Sin embargo, Congost explica que no hay que confundir este sufrimiento con las típicas discusiones que se suelen dar en las parejas, pues, a su juicio, estas son normales e incluso necesarias. «Las parejas que dicen que no han discutido nunca en no sé cuántos años es porque uno de los dos está tragando y no expresa las cosas y el día que las expresa se acaba de repente», cuenta. Precisamente la comunicación es uno de los aspectos fundamentales que, considera esta autora, llevan a una relación buena: «Es básica porque si no entendemos al otro, lo que le pasa, difícilmente podremos ir adaptándonos el uno al otro».

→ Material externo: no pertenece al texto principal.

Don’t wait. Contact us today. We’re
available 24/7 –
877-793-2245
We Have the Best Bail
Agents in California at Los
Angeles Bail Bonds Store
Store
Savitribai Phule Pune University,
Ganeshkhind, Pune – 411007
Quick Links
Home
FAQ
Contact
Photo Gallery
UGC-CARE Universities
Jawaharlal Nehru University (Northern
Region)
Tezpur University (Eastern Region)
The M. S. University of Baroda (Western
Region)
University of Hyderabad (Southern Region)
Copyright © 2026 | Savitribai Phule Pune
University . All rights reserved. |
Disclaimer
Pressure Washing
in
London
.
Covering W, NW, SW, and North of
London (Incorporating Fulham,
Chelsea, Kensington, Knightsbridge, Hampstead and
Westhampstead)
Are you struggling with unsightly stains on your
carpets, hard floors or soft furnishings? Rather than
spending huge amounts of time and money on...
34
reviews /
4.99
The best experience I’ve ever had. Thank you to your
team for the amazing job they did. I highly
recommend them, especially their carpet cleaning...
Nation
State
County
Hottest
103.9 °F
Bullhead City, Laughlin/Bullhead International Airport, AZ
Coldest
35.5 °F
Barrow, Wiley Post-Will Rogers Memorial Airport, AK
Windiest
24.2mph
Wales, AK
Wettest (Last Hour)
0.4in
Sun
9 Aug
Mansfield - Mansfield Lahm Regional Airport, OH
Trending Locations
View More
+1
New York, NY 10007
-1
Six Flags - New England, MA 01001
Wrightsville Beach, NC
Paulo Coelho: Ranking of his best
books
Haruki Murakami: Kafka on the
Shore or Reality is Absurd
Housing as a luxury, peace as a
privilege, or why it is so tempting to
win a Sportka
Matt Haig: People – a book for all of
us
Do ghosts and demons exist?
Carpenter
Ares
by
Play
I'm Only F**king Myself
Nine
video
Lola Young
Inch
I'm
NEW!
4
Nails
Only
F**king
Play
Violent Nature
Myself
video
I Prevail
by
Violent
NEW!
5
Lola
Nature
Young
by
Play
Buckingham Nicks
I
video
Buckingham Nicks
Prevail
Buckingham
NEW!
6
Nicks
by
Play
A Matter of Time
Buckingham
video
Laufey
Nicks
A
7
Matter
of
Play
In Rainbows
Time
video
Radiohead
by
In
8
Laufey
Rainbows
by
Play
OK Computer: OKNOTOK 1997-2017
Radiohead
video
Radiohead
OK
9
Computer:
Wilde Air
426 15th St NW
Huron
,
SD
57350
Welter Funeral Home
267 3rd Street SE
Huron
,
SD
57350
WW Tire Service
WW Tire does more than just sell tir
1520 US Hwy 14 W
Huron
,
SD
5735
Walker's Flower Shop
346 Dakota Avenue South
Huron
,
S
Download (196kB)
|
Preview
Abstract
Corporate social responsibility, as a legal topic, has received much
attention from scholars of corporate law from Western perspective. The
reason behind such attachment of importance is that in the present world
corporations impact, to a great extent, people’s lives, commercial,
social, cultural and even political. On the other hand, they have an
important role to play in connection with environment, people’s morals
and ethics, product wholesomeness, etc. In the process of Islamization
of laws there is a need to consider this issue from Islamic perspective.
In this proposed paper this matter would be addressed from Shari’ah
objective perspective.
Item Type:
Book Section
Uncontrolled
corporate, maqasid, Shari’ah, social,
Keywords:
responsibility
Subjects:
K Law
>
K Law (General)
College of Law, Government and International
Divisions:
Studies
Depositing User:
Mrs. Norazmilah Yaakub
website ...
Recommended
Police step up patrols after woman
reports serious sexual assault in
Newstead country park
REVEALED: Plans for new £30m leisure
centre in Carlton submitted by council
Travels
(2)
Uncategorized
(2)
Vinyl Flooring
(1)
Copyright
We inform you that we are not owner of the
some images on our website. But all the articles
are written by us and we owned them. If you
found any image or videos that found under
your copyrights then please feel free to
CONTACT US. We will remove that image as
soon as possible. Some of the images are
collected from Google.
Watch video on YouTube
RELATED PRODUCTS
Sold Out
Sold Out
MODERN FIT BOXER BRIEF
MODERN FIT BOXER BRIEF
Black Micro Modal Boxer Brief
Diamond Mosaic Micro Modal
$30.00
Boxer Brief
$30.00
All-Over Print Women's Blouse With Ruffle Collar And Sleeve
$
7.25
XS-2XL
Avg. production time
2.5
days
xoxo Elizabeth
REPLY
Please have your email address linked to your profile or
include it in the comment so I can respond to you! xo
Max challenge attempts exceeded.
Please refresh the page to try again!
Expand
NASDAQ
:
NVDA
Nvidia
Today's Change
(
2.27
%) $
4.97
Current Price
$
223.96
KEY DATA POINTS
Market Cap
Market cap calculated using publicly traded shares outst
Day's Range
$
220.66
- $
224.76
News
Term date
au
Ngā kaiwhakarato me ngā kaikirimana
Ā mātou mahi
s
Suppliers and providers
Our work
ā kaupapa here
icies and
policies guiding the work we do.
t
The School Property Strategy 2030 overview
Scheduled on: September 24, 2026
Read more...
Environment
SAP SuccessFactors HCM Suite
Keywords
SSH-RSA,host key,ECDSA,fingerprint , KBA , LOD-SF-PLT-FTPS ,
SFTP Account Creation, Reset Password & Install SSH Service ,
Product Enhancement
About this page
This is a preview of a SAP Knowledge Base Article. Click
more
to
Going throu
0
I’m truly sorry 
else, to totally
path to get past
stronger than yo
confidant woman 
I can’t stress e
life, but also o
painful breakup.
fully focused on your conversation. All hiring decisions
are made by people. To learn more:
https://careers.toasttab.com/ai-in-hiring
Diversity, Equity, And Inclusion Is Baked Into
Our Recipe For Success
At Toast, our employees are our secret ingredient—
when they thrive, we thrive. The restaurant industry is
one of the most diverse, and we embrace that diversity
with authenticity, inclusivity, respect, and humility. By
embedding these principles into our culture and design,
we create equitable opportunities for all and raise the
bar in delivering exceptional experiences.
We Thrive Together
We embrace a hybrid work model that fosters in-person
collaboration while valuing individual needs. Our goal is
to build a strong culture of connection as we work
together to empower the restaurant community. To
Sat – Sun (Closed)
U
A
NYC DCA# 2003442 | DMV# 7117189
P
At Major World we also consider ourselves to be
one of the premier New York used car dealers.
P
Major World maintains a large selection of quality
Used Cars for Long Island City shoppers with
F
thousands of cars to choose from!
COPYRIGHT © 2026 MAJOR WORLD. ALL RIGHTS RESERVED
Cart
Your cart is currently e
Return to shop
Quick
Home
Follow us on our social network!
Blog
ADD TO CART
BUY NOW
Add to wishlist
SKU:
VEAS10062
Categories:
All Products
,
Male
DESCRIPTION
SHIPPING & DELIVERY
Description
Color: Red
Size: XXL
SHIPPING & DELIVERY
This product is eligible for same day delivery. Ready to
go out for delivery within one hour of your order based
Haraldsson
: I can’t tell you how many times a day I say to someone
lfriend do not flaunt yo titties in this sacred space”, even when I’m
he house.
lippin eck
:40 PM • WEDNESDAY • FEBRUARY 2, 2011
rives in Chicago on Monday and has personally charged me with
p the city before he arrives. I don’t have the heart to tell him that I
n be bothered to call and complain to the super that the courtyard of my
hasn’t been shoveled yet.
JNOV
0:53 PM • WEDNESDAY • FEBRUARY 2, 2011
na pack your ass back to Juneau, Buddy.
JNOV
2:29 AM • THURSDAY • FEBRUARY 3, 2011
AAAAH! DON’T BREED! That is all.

Pero la comunicación, aunque es importante, no lo es todo. Hay otros aspectos que se deben potenciar para que la relación sea sana y duradera. «La bondad, la compasión y el deseo de compartir, de proyectar juntos, de incluir al otro en nuestros planes», asegura Congost como puntos clave que deben estar presentes en toda relación. La elección de la persona correcta es otra de las cosas básicas para que funcione, y de las más complicadas. «Hay que saber qué estas buscando en la otra persona y elegir a la persona correcta, no quedarte con nadie que no encaje con esos mínimos que estás buscando».

A su juicio es más habitual de lo que se cree escoger a una persona aun sabiendo que no es la correcta. El motivo, el pánico a la soledad: «El miedo a la soledad va unido a la baja autoestima. Si te sientes inseguro, sientes que no eres válido, interesante o guapo, lo que sea, tendrás miedo a no encontrar a nadie que vea eso, porque si nosotros somos los primeros que no lo vemos, creemos que no lo verá nadie más. Entonces inconscientemente ese miedo a quedarnos solos es el que hace que aguantemos».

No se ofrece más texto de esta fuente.